FDA Rejects AstraZeneca’s Ultomiris Label Expansion in NMOSD
Pictured: AstraZeneca's production plant in Sweden/iStock, Roland Magnusson
The FDA has denied AstraZeneca’s supplemental application for its C5 complement inhibitor Ultomiris (ravulizumab-cwvz), seeking approval for the treatment of adults with neuromyelitis optica spectrum disorder, the company announced Wednesday.
In its complete response letter, the regulator asked AstraZeneca to improve Ultomiris’ Risk Evaluation and Mitigation Strategy (REMS) and include a background check for patients’ meningococcal vaccination status or require prophylactic antibiotic use before treatment.
There were no issues with AstraZeneca’s efficacy and safety data for Ultomiris, and the FDA did not request additional analyses of its Phase III findings.
AstraZeneca, through its rare disease unit Alexion, will work closely with the FDA to determine how to best adjust the REMS program, according to Wednesday’s announcement by the company.
Ultomiris is a long-acting monoclonal antibody that works by inhibiting the C5 complement protein, which in turn leads to the sustained and complete suppression of the complement cascade. When left unchecked, the hyperactivation of the complement pathway results in an uncontrollable immune response that also ends up attacking healthy cells.
The mechanism of action won Ultomiris its first FDA approval in December 2018 for paroxysmal nocturnal hemoglobinuria. The intravenous treatment has since picked up several other approvals, including atypical hemolytic uremic syndrome in October 2019 and generalized myasthenia gravis in April 2022.
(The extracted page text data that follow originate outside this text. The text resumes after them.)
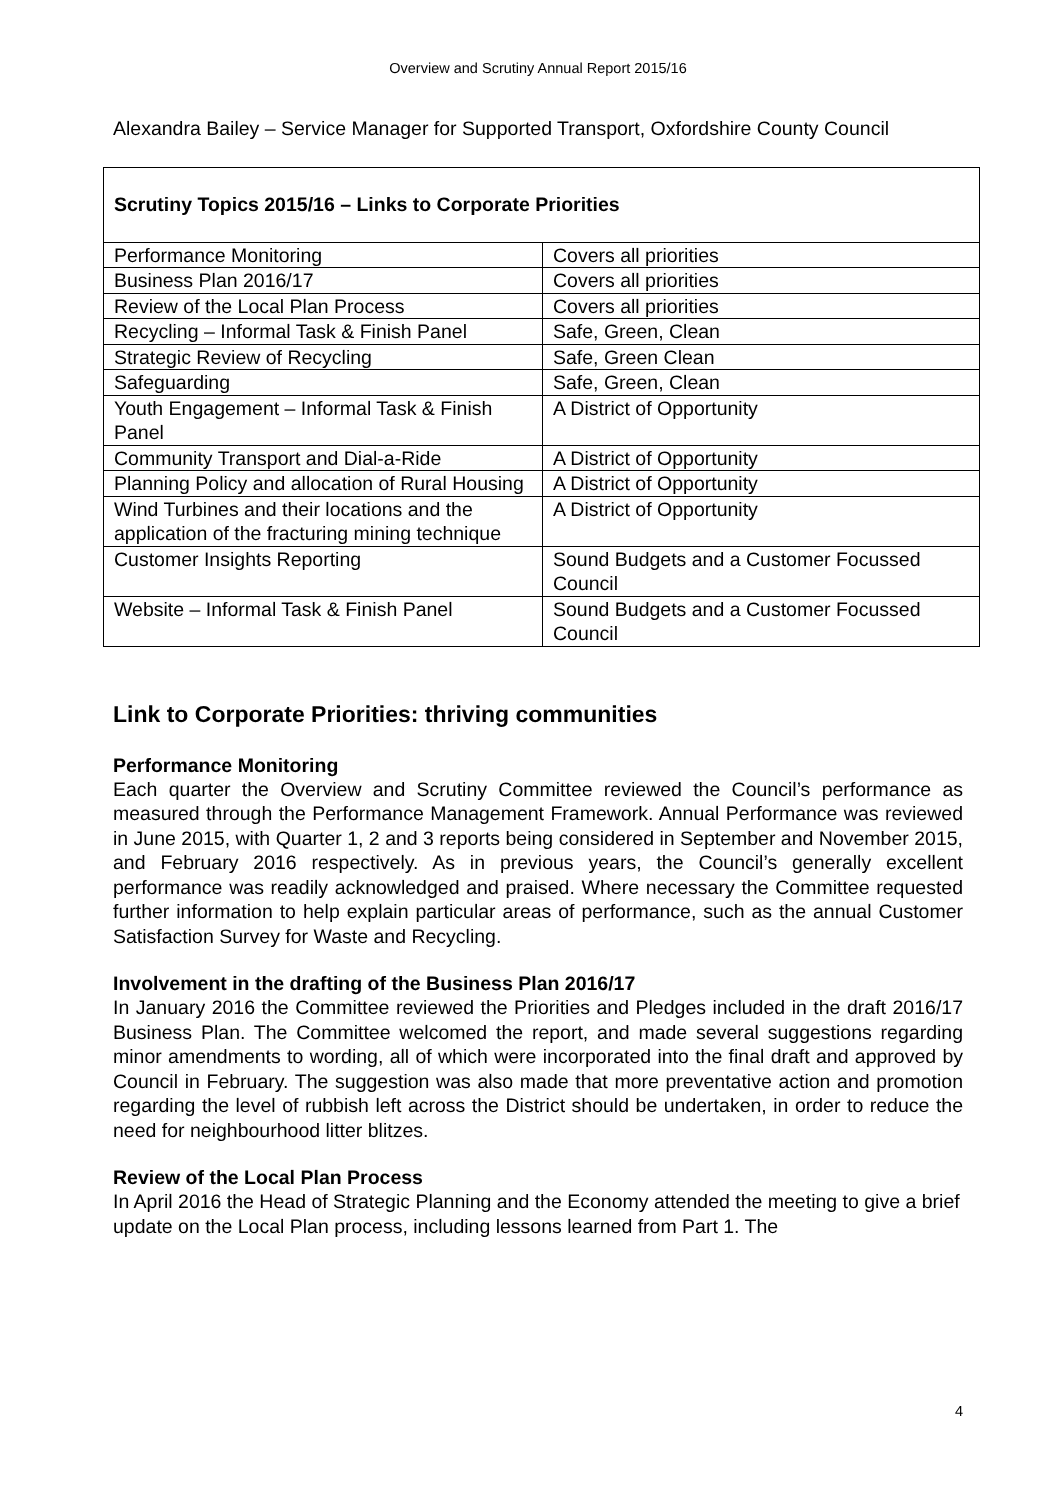Overview and Scrutiny Annual Report 2015/16
Alexandra Bailey – Service Manager for Supported Transport, Oxfordshire County Council
| Scrutiny Topics 2015/16 – Links to Corporate Priorities | |
| --- | --- |
| Performance Monitoring | Covers all priorities |
| Business Plan 2016/17 | Covers all priorities |
| Review of the Local Plan Process | Covers all priorities |
| Recycling – Informal Task & Finish Panel | Safe, Green, Clean |
| Strategic Review of Recycling | Safe, Green Clean |
| Safeguarding | Safe, Green, Clean |
| Youth Engagement – Informal Task & Finish Panel | A District of Opportunity |
| Community Transport and Dial-a-Ride | A District of Opportunity |
| Planning Policy and allocation of Rural Housing | A District of Opportunity |
| Wind Turbines and their locations and the application of the fracturing mining technique | A District of Opportunity |
| Customer Insights Reporting | Sound Budgets and a Customer Focussed Council |
| Website – Informal Task & Finish Panel | Sound Budgets and a Customer Focussed Council |
Link to Corporate Priorities: thriving communities
Performance Monitoring
Each quarter the Overview and Scrutiny Committee reviewed the Council’s performance as measured through the Performance Management Framework. Annual Performance was reviewed in June 2015, with Quarter 1, 2 and 3 reports being considered in September and November 2015, and February 2016 respectively. As in previous years, the Council’s generally excellent performance was readily acknowledged and praised. Where necessary the Committee requested further information to help explain particular areas of performance, such as the annual Customer Satisfaction Survey for Waste and Recycling.
Involvement in the drafting of the Business Plan 2016/17
In January 2016 the Committee reviewed the Priorities and Pledges included in the draft 2016/17 Business Plan. The Committee welcomed the report, and made several suggestions regarding minor amendments to wording, all of which were incorporated into the final draft and approved by Council in February. The suggestion was also made that more preventative action and promotion regarding the level of rubbish left across the District should be undertaken, in order to reduce the need for neighbourhood litter blitzes.
Review of the Local Plan Process
In April 2016 the Head of Strategic Planning and the Economy attended the meeting to give a brief update on the Local Plan process, including lessons learned from Part 1. The
4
For its latest application, AstraZeneca used data from the Phase III CHAMPION-NMOSD trial, a global open-label study with nearly 60 patients enrolled. To be eligible, neuromyelitis optica spectrum disorder (NMOSD) patients need to have tested positive for anti-APQ4 antibodies and have had at least one attack or relapse within the last 12 months.
In October 2022, AstraZeneca announced that Ultomiris had met the primary endpoint in CHAMPION-NMOSD, leading to a significant and clinically meaningful 98.6% reduction in the risk of relapse, as compared with an external placebo group. At 48 weeks, there were no cases of relapse in the Ultomiris arm, while only 63% of external placebo comparators were relapse-free at this time point.
NMOSD is a rare and debilitating autoimmune disease characterized by the pathologic and excessive activation of the immune system that damages otherwise healthy tissues and cells in the central nervous system. The disorder manifests as vision problems, intense pain, abnormal skin sensations and impaired coordination and movement. At its most severe, NMOSD can lead to loss of vision, paralysis and premature death.
If approved in this indication, Ultomiris will be indicated for the exact same four diseases targeted by its own Soliris (eculizumab). Both are C5 complement inhibitors, working through similar mechanisms of action and each carrying a boxed warning for serious meningococcal infections.